待辦任務 —
請把下方影評節選中從「瑪努埃拉稱「他」為「狼心狗肺」到「許,他的存在就是為了被寬恕。」的這一段一字不差地重新打出來。

節選文字 —

除了男人與女人,本片其實還涉及了第三類人,「鳳姐」,意指僅從外形上進行了變性的雙性人(與真正的人妖並不相同)。阿悅是一個「鳳姐」,但「他」身上呈現的種種特徵以及「他」與其他女性之間的關係讓「他」非常接近一個真正的女人。在得知嫣迷和妮娜差點同歸於盡時,「他」傷心落淚,發現馬里奧仍然想要跟「他」討論性的話題,「他」的反應是嘆了一口氣,表示不屑、不可理喻,也表示對男人的這種不可理喻的某種理解。這個反應鮮明地勾勒出男人和女人的差別,男人是慾望的動物,女人是情感的動物。由這一細節可見,阿悅這個角色已經完全可算是女性。相比之下,處於本片一個關鍵位置的羅拉則複雜得多。
瑪努埃拉稱「他」為「狼心狗肺的人」,而始終不願意向兒子透露關於他的消息。當她因兒子的真誠願望動搖的時候,兒子走了,為了達成兒子的遺願瑪努埃拉再去尋找羅拉。通過阿悅和羅莎,羅拉的形象漸漸浮出水面。瑪努埃拉對「他」的評價是「既要裝義乳,又要做大男人」。「他」是許多悲劇的始作俑者:傷害妻子,洗劫朋友,引誘修女並使她染上愛滋。在羅莎的葬禮上這個傳說中的人物終於出現,除下墨鏡後是一張美麗而虛假的臉,一張男女難辨的臉。羅拉這個形象可能是全劇最複雜的存在,他對故事而言意義重大,人物本身卻模糊不清。他的轉變,他的不義,似乎都沒有更多的解釋。也許,他的存在就是為了被寬恕。

提供資料 —

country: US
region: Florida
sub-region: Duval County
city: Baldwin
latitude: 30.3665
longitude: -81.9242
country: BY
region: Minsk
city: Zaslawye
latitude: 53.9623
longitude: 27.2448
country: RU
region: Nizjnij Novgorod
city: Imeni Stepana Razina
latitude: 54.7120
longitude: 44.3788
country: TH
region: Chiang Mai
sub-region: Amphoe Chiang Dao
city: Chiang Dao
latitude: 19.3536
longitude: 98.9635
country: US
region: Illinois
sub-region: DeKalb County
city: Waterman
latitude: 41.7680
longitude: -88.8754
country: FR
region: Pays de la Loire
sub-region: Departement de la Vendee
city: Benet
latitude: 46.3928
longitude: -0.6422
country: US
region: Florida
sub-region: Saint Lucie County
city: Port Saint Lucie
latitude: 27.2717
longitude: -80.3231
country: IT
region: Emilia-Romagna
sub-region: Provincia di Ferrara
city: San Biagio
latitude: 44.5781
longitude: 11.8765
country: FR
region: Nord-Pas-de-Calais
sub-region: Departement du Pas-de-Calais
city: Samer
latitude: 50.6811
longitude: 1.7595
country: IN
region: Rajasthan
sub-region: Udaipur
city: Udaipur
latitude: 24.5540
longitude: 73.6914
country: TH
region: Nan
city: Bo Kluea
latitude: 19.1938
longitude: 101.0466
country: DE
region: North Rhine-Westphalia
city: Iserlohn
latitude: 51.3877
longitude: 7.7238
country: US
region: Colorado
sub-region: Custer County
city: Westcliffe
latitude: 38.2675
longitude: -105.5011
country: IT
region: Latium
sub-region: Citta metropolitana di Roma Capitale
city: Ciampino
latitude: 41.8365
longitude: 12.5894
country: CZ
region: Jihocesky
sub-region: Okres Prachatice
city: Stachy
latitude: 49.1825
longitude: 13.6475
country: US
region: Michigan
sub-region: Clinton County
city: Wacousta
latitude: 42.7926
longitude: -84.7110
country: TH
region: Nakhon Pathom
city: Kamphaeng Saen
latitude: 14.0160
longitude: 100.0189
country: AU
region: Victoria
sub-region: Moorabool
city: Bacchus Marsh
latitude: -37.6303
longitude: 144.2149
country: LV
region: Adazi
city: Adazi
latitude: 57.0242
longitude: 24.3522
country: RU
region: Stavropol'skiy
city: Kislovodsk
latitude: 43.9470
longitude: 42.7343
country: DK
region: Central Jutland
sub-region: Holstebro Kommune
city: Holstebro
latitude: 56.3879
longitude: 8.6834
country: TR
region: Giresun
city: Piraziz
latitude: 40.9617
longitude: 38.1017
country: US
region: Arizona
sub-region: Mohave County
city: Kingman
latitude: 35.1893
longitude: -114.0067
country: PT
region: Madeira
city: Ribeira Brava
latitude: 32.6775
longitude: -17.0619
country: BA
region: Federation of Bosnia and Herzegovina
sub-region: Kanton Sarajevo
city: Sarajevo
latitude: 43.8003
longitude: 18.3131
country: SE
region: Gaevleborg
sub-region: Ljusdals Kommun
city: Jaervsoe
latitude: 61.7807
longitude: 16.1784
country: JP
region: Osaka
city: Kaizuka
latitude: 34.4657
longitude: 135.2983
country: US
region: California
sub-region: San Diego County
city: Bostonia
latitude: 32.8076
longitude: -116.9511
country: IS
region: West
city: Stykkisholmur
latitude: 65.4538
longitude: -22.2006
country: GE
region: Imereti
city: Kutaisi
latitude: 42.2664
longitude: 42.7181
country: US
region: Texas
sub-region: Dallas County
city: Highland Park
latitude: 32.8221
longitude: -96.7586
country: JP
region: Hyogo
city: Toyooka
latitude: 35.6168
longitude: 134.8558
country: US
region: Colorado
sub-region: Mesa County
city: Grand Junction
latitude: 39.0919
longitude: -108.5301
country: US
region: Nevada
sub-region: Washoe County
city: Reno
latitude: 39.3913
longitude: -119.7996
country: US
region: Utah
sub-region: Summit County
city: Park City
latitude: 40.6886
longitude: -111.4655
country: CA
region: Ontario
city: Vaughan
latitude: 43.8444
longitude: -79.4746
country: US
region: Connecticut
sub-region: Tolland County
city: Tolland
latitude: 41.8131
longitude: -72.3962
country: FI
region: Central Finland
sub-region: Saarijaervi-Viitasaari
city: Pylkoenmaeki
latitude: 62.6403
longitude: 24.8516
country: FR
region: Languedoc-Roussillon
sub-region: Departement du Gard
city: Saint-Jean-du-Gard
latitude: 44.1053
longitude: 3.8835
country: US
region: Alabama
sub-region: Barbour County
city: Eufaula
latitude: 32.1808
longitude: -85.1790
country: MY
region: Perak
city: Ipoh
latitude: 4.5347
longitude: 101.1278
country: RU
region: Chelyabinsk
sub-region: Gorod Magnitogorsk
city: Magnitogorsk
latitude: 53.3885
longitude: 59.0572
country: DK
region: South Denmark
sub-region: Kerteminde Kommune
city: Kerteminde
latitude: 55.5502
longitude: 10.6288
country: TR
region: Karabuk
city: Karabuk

任務答案 —
瑪努埃拉稱「他」為「狼心狗肺的人」,而始終不願意向兒子透露關於他的消息。當她因兒子的真誠願望動搖的時候,兒子走了,為了達成兒子的遺願瑪努埃拉再去尋找羅拉。通過阿悅和羅莎,羅拉的形象漸漸浮出水面。瑪努埃拉對「他」的評價是「既要裝義乳,又要做大男人」。「他」是許多悲劇的始作俑者:傷害妻子,洗劫朋友,引誘修女並使她染上愛滋。在羅莎的葬禮上這個傳說中的人物終於出現,除下墨鏡後是一張美麗而虛假的臉,一張男女難辨的臉。羅拉這個形象可能是全劇最複雜的存在,他對故事而言意義重大,人物本身卻模糊不清。他的轉變,他的不義,似乎都沒有更多的解釋。也許,他的存在就是為了被寬恕。